Militant infighting in Syria prompts closure of Turkey border crossing
Fighting between al-Qaeda-linked extremists and another militant group in northern Syria prompts Turkey to shut one of its border gates with the Arab country.
On Thursday, Turkish border authorities temporarily closed the gate, located in the southern province of Kilis.
The gate was closed after militants from the al-Qaeda-linked Islamic State of Iraq and the Levant overran the border town of Azaz, which had been held by the so-called Free Syrian Army.
According to locals, the al-Qaeda-linked extremists are now in control of all the checkpoints around the town and are detaining locals.
A recent British defense study shows that about 100,000 foreign-backed militants, fragmented into 1,000 groups, are fighting in Syria against the government and people.

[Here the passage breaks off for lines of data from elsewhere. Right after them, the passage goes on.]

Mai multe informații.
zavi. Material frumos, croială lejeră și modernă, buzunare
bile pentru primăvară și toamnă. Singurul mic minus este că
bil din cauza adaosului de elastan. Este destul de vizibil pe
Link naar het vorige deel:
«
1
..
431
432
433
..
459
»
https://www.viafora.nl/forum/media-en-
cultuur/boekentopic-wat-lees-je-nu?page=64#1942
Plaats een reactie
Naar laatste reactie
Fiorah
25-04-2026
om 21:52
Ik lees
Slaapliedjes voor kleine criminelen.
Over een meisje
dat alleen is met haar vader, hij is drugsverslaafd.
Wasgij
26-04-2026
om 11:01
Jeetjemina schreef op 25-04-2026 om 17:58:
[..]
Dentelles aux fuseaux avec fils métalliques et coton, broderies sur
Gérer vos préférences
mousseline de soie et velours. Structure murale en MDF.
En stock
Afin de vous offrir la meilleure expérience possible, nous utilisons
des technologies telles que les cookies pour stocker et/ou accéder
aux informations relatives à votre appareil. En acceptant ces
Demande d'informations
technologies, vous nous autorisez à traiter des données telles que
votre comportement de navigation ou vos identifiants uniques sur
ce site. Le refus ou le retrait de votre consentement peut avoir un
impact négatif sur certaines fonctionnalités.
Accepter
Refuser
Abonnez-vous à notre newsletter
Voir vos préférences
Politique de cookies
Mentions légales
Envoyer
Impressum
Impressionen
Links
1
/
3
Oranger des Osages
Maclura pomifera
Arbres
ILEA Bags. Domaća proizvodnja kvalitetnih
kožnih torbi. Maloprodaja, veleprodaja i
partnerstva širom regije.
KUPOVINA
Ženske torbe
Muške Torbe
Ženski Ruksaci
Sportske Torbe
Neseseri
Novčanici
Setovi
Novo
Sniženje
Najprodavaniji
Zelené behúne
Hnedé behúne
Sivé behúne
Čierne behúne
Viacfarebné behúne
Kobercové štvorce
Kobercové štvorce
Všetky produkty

The extracts of the study by defense consultancy IHS Jane’s were published on Monday.
IHS Jane’s estimates that some 10,000 militants are fighting for groups affiliated with al-Qaeda such as al-Nusra Front and the rest fight for different militant groups.

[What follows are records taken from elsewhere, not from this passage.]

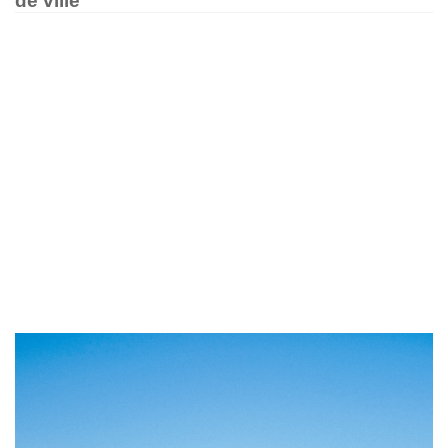
de ville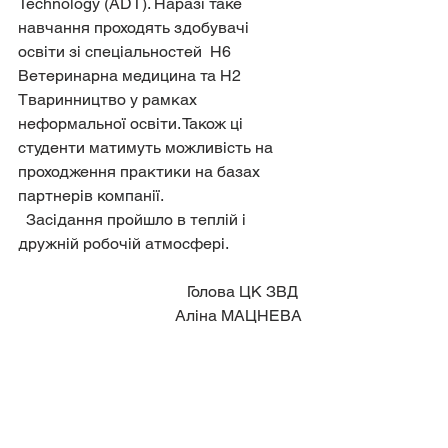
Technology (ADT). Наразі таке 
навчання проходять здобувачі 
освіти зі спеціальностей  Н6 
Ветеринарна медицина та Н2 
Тваринництво у рамках 
неформальної освіти. Також ці 
студенти матимуть можливість на 
проходження практики на базах 
партнерів компанії.
  Засідання пройшло в теплій і 
дружній робочій атмосфері.
                Голова ЦК ЗВД 
     Аліна МАЦНЕВА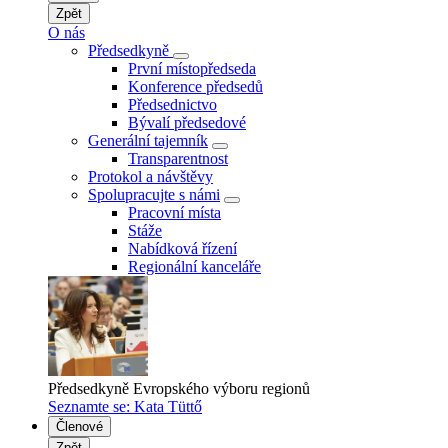
Zpět
O nás
Předsedkyně
První místopředseda
Konference předsedů
Předsednictvo
Bývalí předsedové
Generální tajemník
Transparentnost
Protokol a návštěvy
Spolupracujte s námi
Pracovní místa
Stáže
Nabídková řízení
Regionální kanceláře
Předsedkyně Evropského výboru regionů
Seznamte se: Kata Tüttő
Členové
Zpět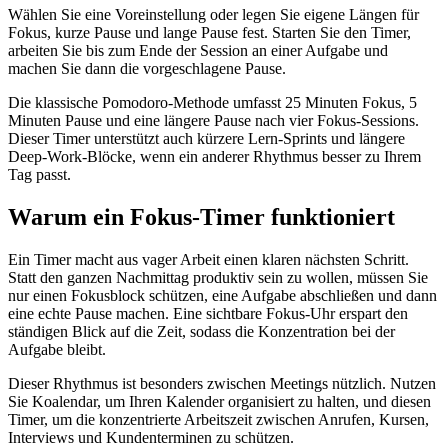
Wählen Sie eine Voreinstellung oder legen Sie eigene Längen für
Fokus, kurze Pause und lange Pause fest. Starten Sie den Timer,
arbeiten Sie bis zum Ende der Session an einer Aufgabe und
machen Sie dann die vorgeschlagene Pause.
Die klassische Pomodoro-Methode umfasst 25 Minuten Fokus, 5
Minuten Pause und eine längere Pause nach vier Fokus-Sessions.
Dieser Timer unterstützt auch kürzere Lern-Sprints und längere
Deep-Work-Blöcke, wenn ein anderer Rhythmus besser zu Ihrem
Tag passt.
Warum ein Fokus-Timer funktioniert
Ein Timer macht aus vager Arbeit einen klaren nächsten Schritt.
Statt den ganzen Nachmittag produktiv sein zu wollen, müssen Sie
nur einen Fokusblock schützen, eine Aufgabe abschließen und dann
eine echte Pause machen. Eine sichtbare Fokus-Uhr erspart den
ständigen Blick auf die Zeit, sodass die Konzentration bei der
Aufgabe bleibt.
Dieser Rhythmus ist besonders zwischen Meetings nützlich. Nutzen
Sie Koalendar, um Ihren Kalender organisiert zu halten, und diesen
Timer, um die konzentrierte Arbeitszeit zwischen Anrufen, Kursen,
Interviews und Kundenterminen zu schützen.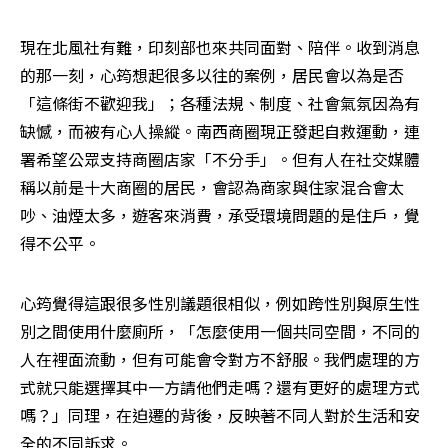
現在北風社有難，印刻部也來共同面對、陪伴。收到消息
的那一刻，心筠想起很多以往的案例，居民會以為是否
「這條街不歡迎我」；各種法規、制度、社會氣氛因為有
缺憾，而被有心人操縱。南西商圈現正發起自救運動，連
署希望公眾支持商圈店家「不分手」。但有人在社交媒體
稱以前是十大商圈的居民，會認為商家與住家混合會太
吵、油煙太多，遊客來消費，承受環境問題的是住戶，覺
得不公平。
心筠覺得這跟很多性別議題很相似，例如跨性別與原生性
別之間使用什麼廁所，「怎麼使用一個共同空間，不同的
人在裡面流動，但有可能會令對方不舒服。我們處理的方
式就只能選擇其中一方請他們走嗎？還有更好的處理方式
嗎？」同理，在迫遷的背後，反映著不同人對於生活和安
全的不同訴求。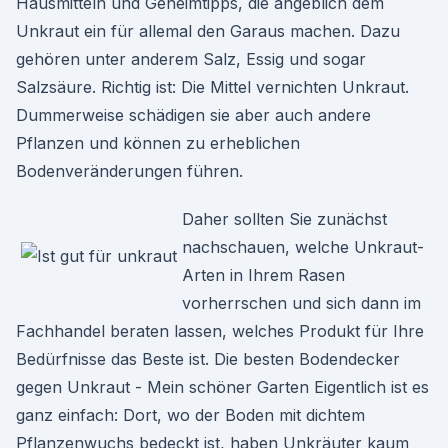
Hausmitteln und Geheimtipps, die angeblich dem
Unkraut ein für allemal den Garaus machen. Dazu
gehören unter anderem Salz, Essig und sogar
Salzsäure. Richtig ist: Die Mittel vernichten Unkraut.
Dummerweise schädigen sie aber auch andere
Pflanzen und können zu erheblichen
Bodenveränderungen führen.
Daher sollten Sie zunächst
nachschauen, welche Unkraut-
Arten in Ihrem Rasen
vorherrschen und sich dann im
Fachhandel beraten lassen, welches Produkt für Ihre
Bedürfnisse das Beste ist. Die besten Bodendecker
gegen Unkraut - Mein schöner Garten Eigentlich ist es
ganz einfach: Dort, wo der Boden mit dichtem
Pflanzenwuchs bedeckt ist, haben Unkräuter kaum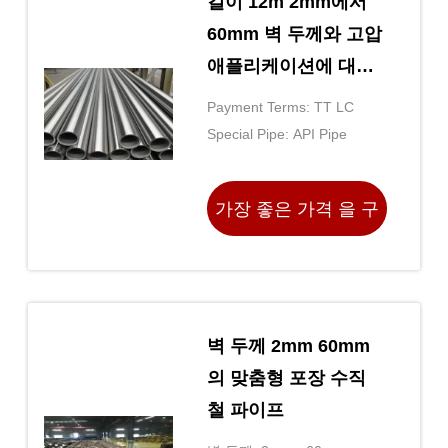
길이 12m 2mm에서
60mm 벽 두께와 고압
애플리케이션에 대한
GB/T17396 표준
Payment Terms: TT LC
Special Pipe: API Pipe
가장 좋은 가격 을 구
하라
벽 두께 2mm 60mm
의 맞춤형 포장 수직
철 파이프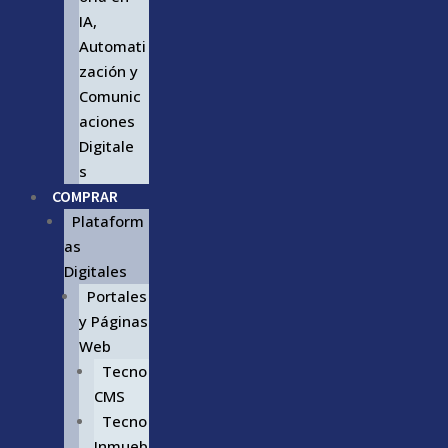
IA,
Automati
zación y
Comunic
aciones
Digitale
s
COMPRAR
Plataform
as
Digitales
Portales
y Páginas
Web
Tecno
CMS
Tecno
Inmueb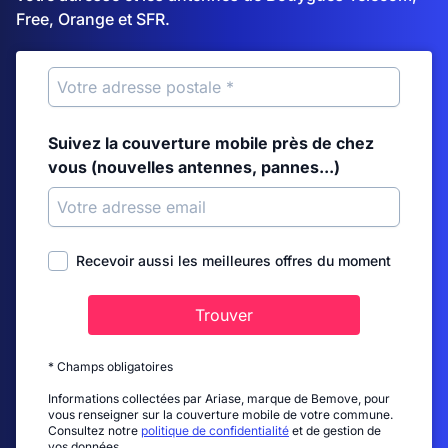
Free, Orange et SFR.
Suivez la couverture mobile près de chez
vous (nouvelles antennes, pannes...)
Recevoir aussi les meilleures offres du moment
Trouver
* Champs obligatoires
Informations collectées par Ariase, marque de Bemove, pour
vous renseigner sur la couverture mobile de votre commune.
Consultez notre
politique de confidentialité
et de gestion de
vos données.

The analysis also said that a large number of extremists from foreign countries are also active in Syria.
Syria has been gripped by deadly unrest since March 2011. According to reports, the Western powers and their regional allies — especially Qatar, Saudi Arabia, and Turkey — are supporting the militants operating inside Syria.
According to the UN, more than 100,000 people have been killed and a total of 7.8 million of others displaced due to the violence.